In recent years, educational leaders have addressed the topic of ‘twenty-first century schools’ and how schools can be better prepared for the future. Many argue that school leaders should apply principles of success from other areas and that the use of business models (i.e. Microsoft, Google) is perfectly appropriate. In the process of proposing solutions for schools, many have offered models of successful organizations that only remotely relate to the business of school. Indeed schools engage in fiscal practices that require balancing a budget and, for independent schools, many marketing parallels also exist. These similarities aside, the nature and import of every other business fails to equal the unique and distinct nature and societal importance of schools; therefore, schools should not be compared to or expect to learn significantly from any other business. Thus, to use mostly irrelevant models of success as guides is to reduce the sacred nature of school.
Every generation has activity that should be applauded for its astounding success. Today one of the 21st century standouts is Google. In the 20th century, the progressive and insightful leader was Ford Motor Company. In the 19th century, perhaps it was the General Store in every little town. The one consistent enterprise during this, and previous times, is the business of school. Yes, schools must apply success principles as they educate students and prepare them for the life that they will encounter. However, given the complexity and uniqueness of schools they can rarely benefit from applying to their operations the successful business model of the era. Schools have little to learn from General Electric. Schools more appropriately learn from other schools that have mastered the business of school.

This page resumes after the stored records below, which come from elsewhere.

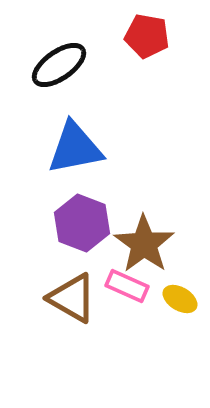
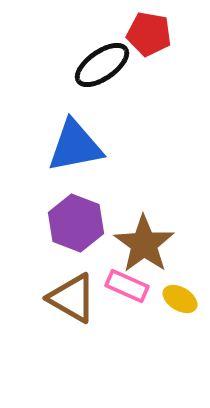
red pentagon: moved 2 px right, 2 px up
black ellipse: moved 43 px right
blue triangle: moved 2 px up
purple hexagon: moved 6 px left
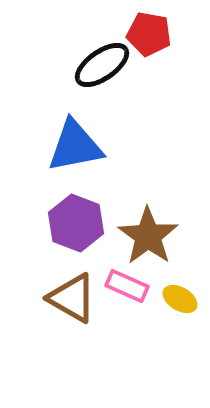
brown star: moved 4 px right, 8 px up
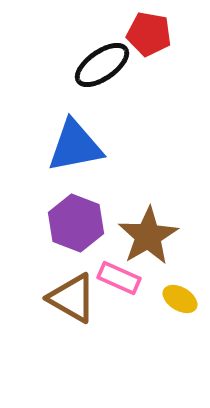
brown star: rotated 6 degrees clockwise
pink rectangle: moved 8 px left, 8 px up
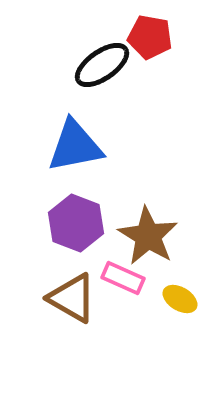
red pentagon: moved 1 px right, 3 px down
brown star: rotated 10 degrees counterclockwise
pink rectangle: moved 4 px right
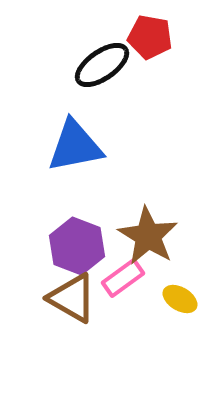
purple hexagon: moved 1 px right, 23 px down
pink rectangle: rotated 60 degrees counterclockwise
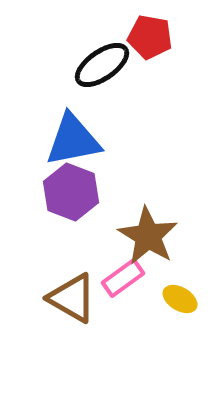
blue triangle: moved 2 px left, 6 px up
purple hexagon: moved 6 px left, 54 px up
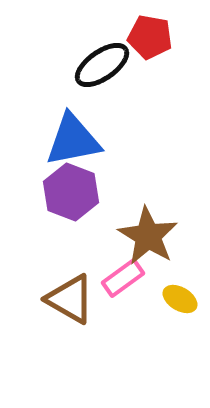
brown triangle: moved 2 px left, 1 px down
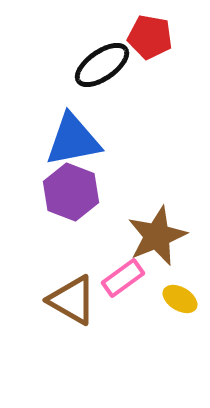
brown star: moved 9 px right; rotated 18 degrees clockwise
brown triangle: moved 2 px right, 1 px down
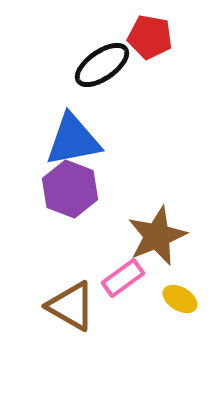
purple hexagon: moved 1 px left, 3 px up
brown triangle: moved 1 px left, 6 px down
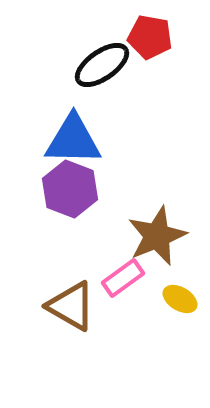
blue triangle: rotated 12 degrees clockwise
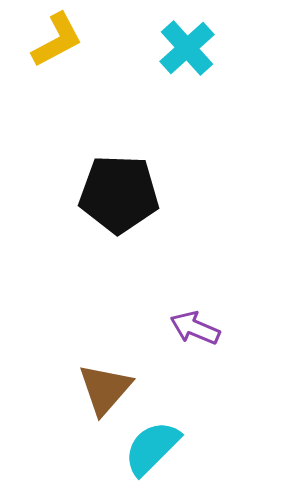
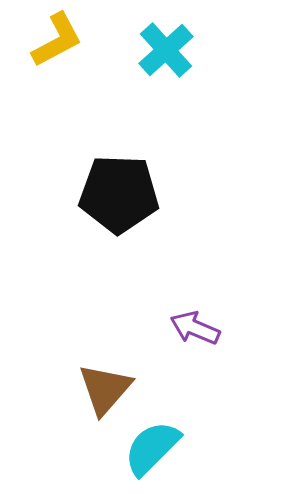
cyan cross: moved 21 px left, 2 px down
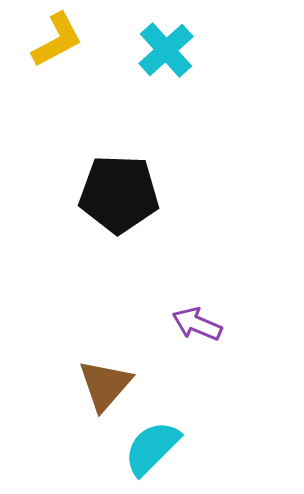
purple arrow: moved 2 px right, 4 px up
brown triangle: moved 4 px up
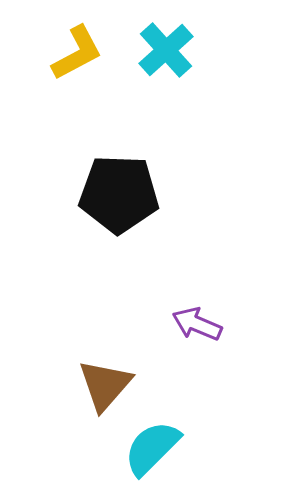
yellow L-shape: moved 20 px right, 13 px down
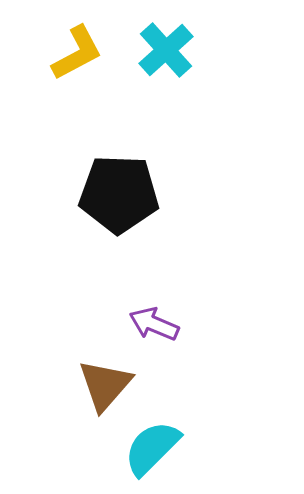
purple arrow: moved 43 px left
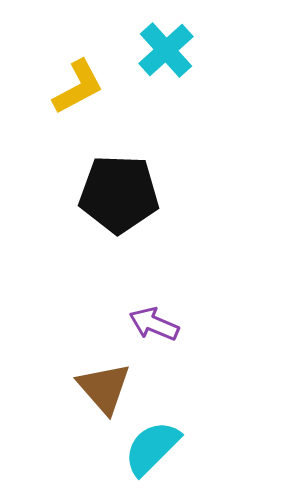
yellow L-shape: moved 1 px right, 34 px down
brown triangle: moved 1 px left, 3 px down; rotated 22 degrees counterclockwise
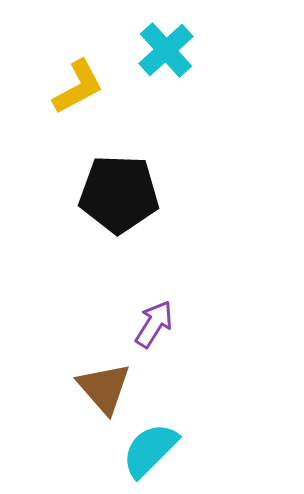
purple arrow: rotated 99 degrees clockwise
cyan semicircle: moved 2 px left, 2 px down
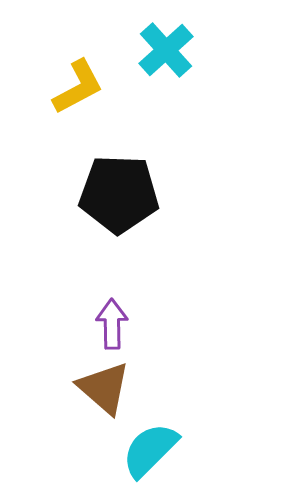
purple arrow: moved 42 px left; rotated 33 degrees counterclockwise
brown triangle: rotated 8 degrees counterclockwise
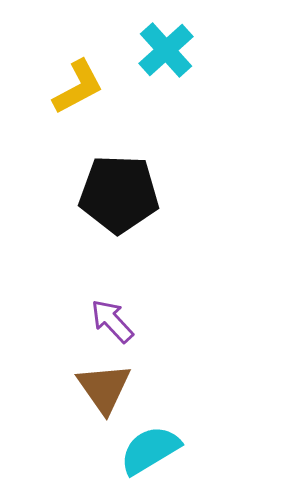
purple arrow: moved 3 px up; rotated 42 degrees counterclockwise
brown triangle: rotated 14 degrees clockwise
cyan semicircle: rotated 14 degrees clockwise
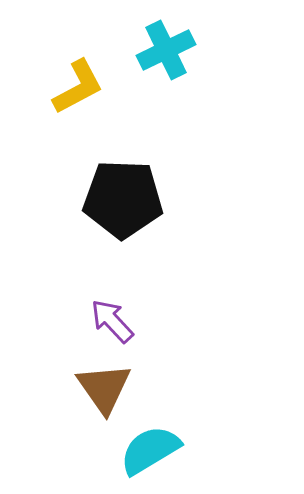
cyan cross: rotated 16 degrees clockwise
black pentagon: moved 4 px right, 5 px down
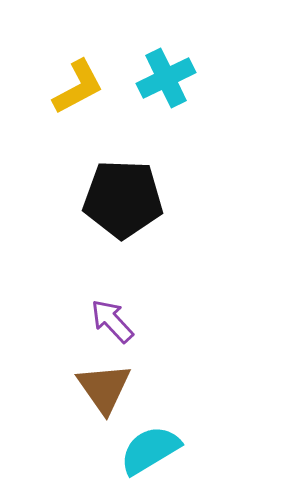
cyan cross: moved 28 px down
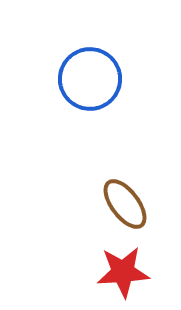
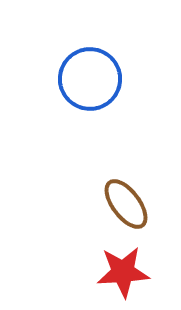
brown ellipse: moved 1 px right
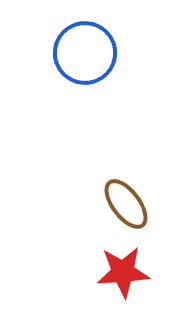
blue circle: moved 5 px left, 26 px up
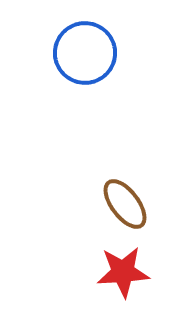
brown ellipse: moved 1 px left
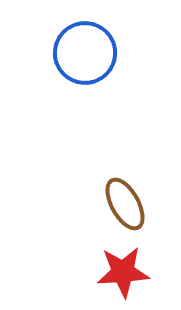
brown ellipse: rotated 8 degrees clockwise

There are two primary dangers of the “deification” of current business superstars and the attempts to show application to schools. First, the potential irrelevant or counterproductive application of business concepts and models could actually cause harm to the school. If schools focus on short-term and simplistic metrics, as those used to determine success in business models, it would drastically oversimplify the business of school. We must never measure school success only by a handful of quantifiable criteria and our primary governing focus must be long-term.
Secondly, representing businesses as ideal models for schools reinforces the attitude that educators are not as intelligent or ingenious as those who operate in the business world. The application of irrelevant and different focused models to the business of school will no doubt confuse, de-motivate, and stymie the creativity of outstanding educators who are very capable of sustaining schools throughout the 21st century. If the profession of teaching is to be elevated in societal stature, we should be looking to outstanding school programs rather than a steady stream of business models to emulate. We should look to the creative genius of educators to develop strategies and apply success principles to schools to ensure optimal success. We should look to educators to develop criteria for defining success in schools. If deification must occur, let us do so of outstanding teachers and schools.

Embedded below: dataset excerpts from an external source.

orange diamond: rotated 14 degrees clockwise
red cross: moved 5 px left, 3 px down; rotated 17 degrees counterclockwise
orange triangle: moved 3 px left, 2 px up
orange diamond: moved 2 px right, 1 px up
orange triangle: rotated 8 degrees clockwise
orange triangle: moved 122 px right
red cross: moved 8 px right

The principles applied for success in any endeavor are as old as the human race. Although a shift may occur across time in the relative importance of these principles, and how they are applied, they remain quite consistent. Whether it is a Neanderthal hunting party or a NASA team exploring space, the probability of successful operations can be accomplished by the applications of certain principles. Examples of success principles valuable throughout history include:
- Having a clearly defined objective
- Understanding and adapting to the environment
- Having knowledge of and appropriately applying tools available to accomplish the objective
- Creatively evolving and adapting as the conditions change or are unresponsive
- Achieving motivation of the group
- Capturing the Gestalt power of the group
Companies that apply success principles have an opportunity to succeed. Schools that apply success principles also will be positioned to succeed. Absolutely, school leaders should be aware of success principles utilized by different organizations in different times in history. The problem arises when the application of these principles in schools are done so with reverence and copyright attribution (i.e. Google’s Principles of Innovation) to companies that are historical “flashes in the pan” relative to the history of schools.
Most businesses have a very simple metric for success — value per share, profit, and numbers of consumers — all of which are quantifiable. There is no easily quantifiable measure of school success. Educators have difficulty defining success in a way that satisfies those from without. School success tends to be more obscure and long-term and even when we know how to define it, we often fall short of being able to quantify our successes.
Additionally, one of the problems with quantifying school success is the delay in seeing results. If teachers and schools are successful, many of the results are only evident years after the student leaves school. The complexity of school will never accommodate a business model where evaluations of success are immediate (or nearly so) and highly quantifiable.
The sacred enterprise of school will have greater impact and significantly outlast any other enterprise in our society. Stakes are much higher for schools than for businesses. Google builds tools for use by society. If Google fails, so what? Schools build societies. If schools fail, then what? It is a terrible mistake to exalt the genius of entrepreneurs, who approach their business based on a much simpler metric of profit, as models for schools of the future. Doing so minimizes educators who necessarily approach their sacred profession with more noble intentions.